Professor Sir Michael Rawlins:
The processesand Andrew will go into some of the detailinvolve
a very careful scrutiny of the relevant literature, full systematic
review. That takes quite a considerable amount of time. Many hundreds,
sometimes thousands, of references have to be looked at. We also
have a very liberal, I believe liberal in the best sense of the
word, approach to engaging our stakeholders and they have opportunity
to comment and even to appeal against decisions. All that takes
time. If we curtail it in any way we will do either a less robust
job or we will end up disenfranchising some of our stakeholders.
I believe the route we should be taking is to start with the appraisals
around the same time as the licensing process and then complete
the appraisal once we know the outcome of the licensing process.
We have been doing this for the last couple of years. One of the
difficulties, which happened, is that halfway through the licensing
process and halfway through our appraisal the gentleman behind
me finds there is a problem in the licensing, so it gets held
up for a perfectly good reason I am sure, which means then we
get held up in our appraisal process and have to stick that on
hold.
Q897 Dr Naysmith: You are trying
to get to the stage where the appraisal will be published about
the same time as the drug's launch?
Mr Dillon: We have to wait about
three months, I think, but we need to know the precise indications
the MHRA are granting.
Q898 Dr Naysmith: Are there any lessons
to be learned from the drug licensing process for you in this
in speeding things up?
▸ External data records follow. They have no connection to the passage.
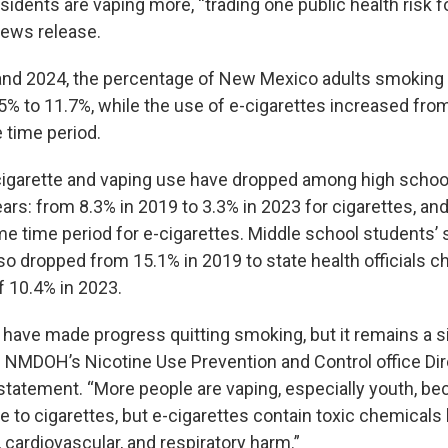
esidents are vaping more, “trading one public health risk fo
news release.
nd 2024, the percentage of New Mexico adults smoking 
% to 11.7%, while the use of e-cigarettes increased fro
 time period.
igarette and vaping use have dropped among high schoo
ars: from 8.3% in 2019 to 3.3% in 2023 for cigarettes, an
me time period for e-cigarettes. Middle school students’
so dropped from 15.1% in 2019 to state health officials c
f 10.4% in 2023.
ave made progress quitting smoking, but it remains a si
” NMDOH’s Nicotine Use Prevention and Control office Di
 statement. “More people are vaping, especially youth, bec
e to cigarettes, but e-cigarettes contain toxic chemicals 
, cardiovascular, and respiratory harm.”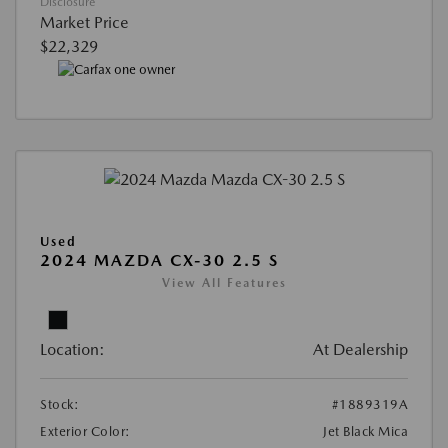
Disclosure
Market Price
$22,329
Used
2024 MAZDA CX-30 2.5 S
View All Features
Location:
At Dealership
Stock:
#1889319A
Exterior Color:
Jet Black Mica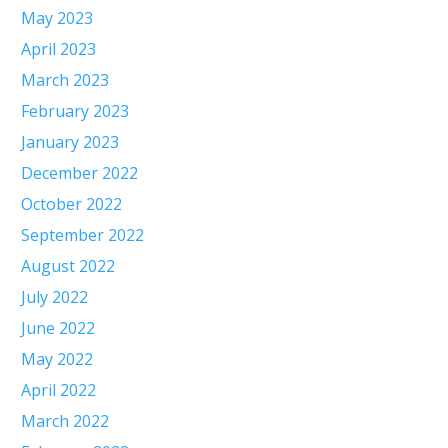
May 2023
April 2023
March 2023
February 2023
January 2023
December 2022
October 2022
September 2022
August 2022
July 2022
June 2022
May 2022
April 2022
March 2022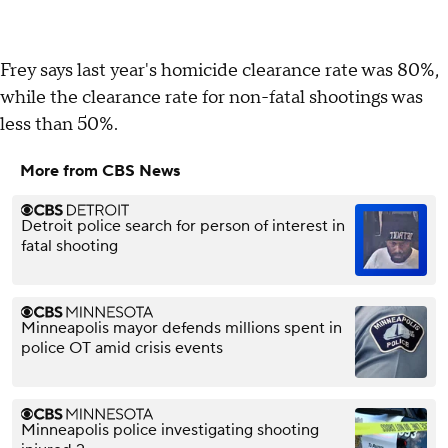
Frey says last year's homicide clearance rate was 80%,
while the clearance rate for non-fatal shootings was
less than 50%.
More from CBS News
Detroit police search for person of interest in
fatal shooting
Minneapolis mayor defends millions spent in
police OT amid crisis events
Minneapolis police investigating shooting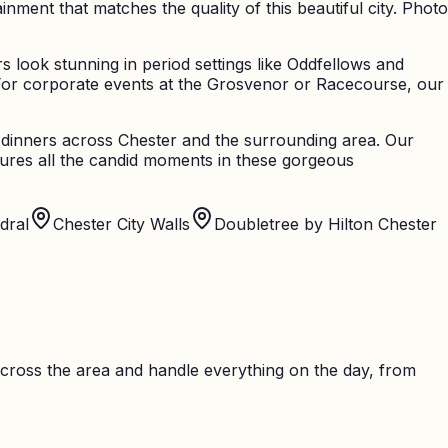
ent that matches the quality of this beautiful city. Photo
 look stunning in period settings like Oddfellows and
For corporate events at the Grosvenor or Racecourse, our
te dinners across Chester and the surrounding area. Our
tures all the candid moments in these gorgeous
dral
Chester City Walls
Doubletree by Hilton Chester
cross the area and handle everything on the day, from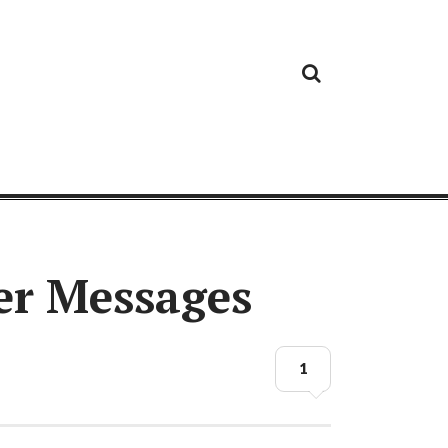
Cloud
Google
Cloud
Cloud
White
Storage
Providers
Security
Paper
er Messages
1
It used to take far longer 20 years ago
than it does now for licensing.
Professor Sir Michael Rawlins:
I think we are fortunate, unlike the licensing process where they
have to react to demand and the problems of surges and so on.
I remember it from years back, it was always happening. For example,
when they introduced a fee in 1988, there were huge surges the
week before it came into force, which might have been predicted.
We do not have that problem, we can control the rate at which
things come in, which is an advantage to us.
Q899 Dr Taylor: Are you working more
closely with the MHRA than we got the impression you were when
we did the short inquiry in 2002, I think?
Professor Sir Michael Rawlins:
I think we are and we have developed very good relationships.
When we launched our depression guideline, we did it, as it were,
as a joint enterprise with the MHRA because of the licensing issues
which came up at the same time. I think that is a way we would
wish to work, but nevertheless, we have separate functions.